The only thing that I hate about that Frito Lay plant is it's less than 1/2 mile from one of the tracks that I run at, and when the prevailing NW wind that is common to my area is blowing and you're excercising at that track, all you smell is potato chips!  Many times after running a few miles there I find that I have a serious craving to stop at the convienence store on the way home and pick up a bag of chips


----------



## severine (Jul 10, 2008)

drjeff said:


> The only thing that I hate about that Frito Lay plant is it's less than 1/2 mile from one of the tracks that I run at, and when the prevailing NW wind that is common to my area is blowing and you're excercising at that track, all you smell is potato chips!  Many times after running a few miles there I find that I have a serious craving to stop at the convienence store on the way home and pick up a bag of chips


I can see how that would be problematic!  :drool:


----------



## Trekchick (Jul 10, 2008)

Trekchick said:


> Signatures that are longer than the average post.





Moe Ghoul said:


> Agreed, they should have smaller font sizes.


ROFLMAO
I posted in the wrong thread, because I noticed a signature that was intensely long.


----------



## Moe Ghoul (Jul 11, 2008)

Realizing that I haven't been to the gym/pool in at least a month and the few bike rides I've taken haven't amounted to a hill of beans. I guess I milked that chest cold for all its worth.


----------



## wa-loaf (Jul 11, 2008)

The headache I have this afternoon.


----------



## Marc (Jul 11, 2008)

I think eskimos are smug.


----------



## MRGisevil (Jul 11, 2008)

Marc said:


> I think eskimos are smug.


I think your mom's smug.


----------



## dmc (Jul 11, 2008)

people that call conference calls at 6PM of a friggin Friday...


----------



## wa-loaf (Jul 11, 2008)

dmc said:


> people that call conference calls at 6PM of a friggin Friday...



West Coasters?

Our company meetings are pretty funny. Got the Californians sitting around with their starbucks and the folks in London and Amsterdam drinking beers. And we just want the meeting over so we can go to lunch.


----------



## Marc (Jul 11, 2008)

My mo fawkin left arm hurts like hell today, apparently I slept on top of it in a position that wasn't good.

Suckage.

GIVEN PROBLEM
List each distinct username that appears in a heading line of the forum thread, naming each one only once. The lines after this thread aren't needed for the task.

RECORDED INFORMATION
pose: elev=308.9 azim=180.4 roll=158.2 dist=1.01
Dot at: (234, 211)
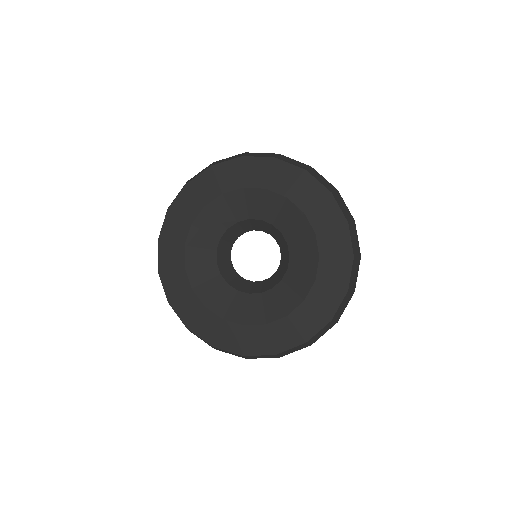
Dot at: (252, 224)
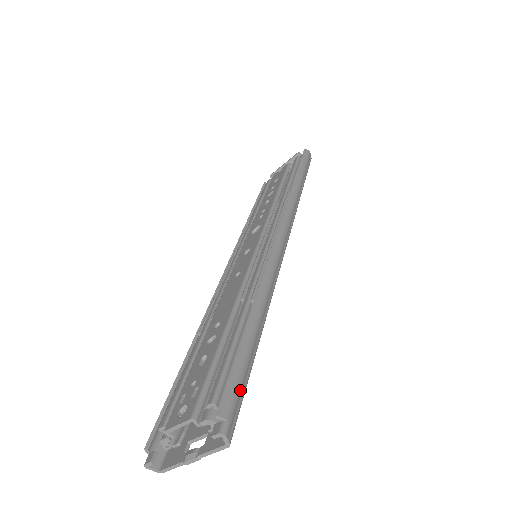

SOLUTION BELOW
severine, Trekchick, Moe Ghoul, wa-loaf, Marc, MRGisevil, dmc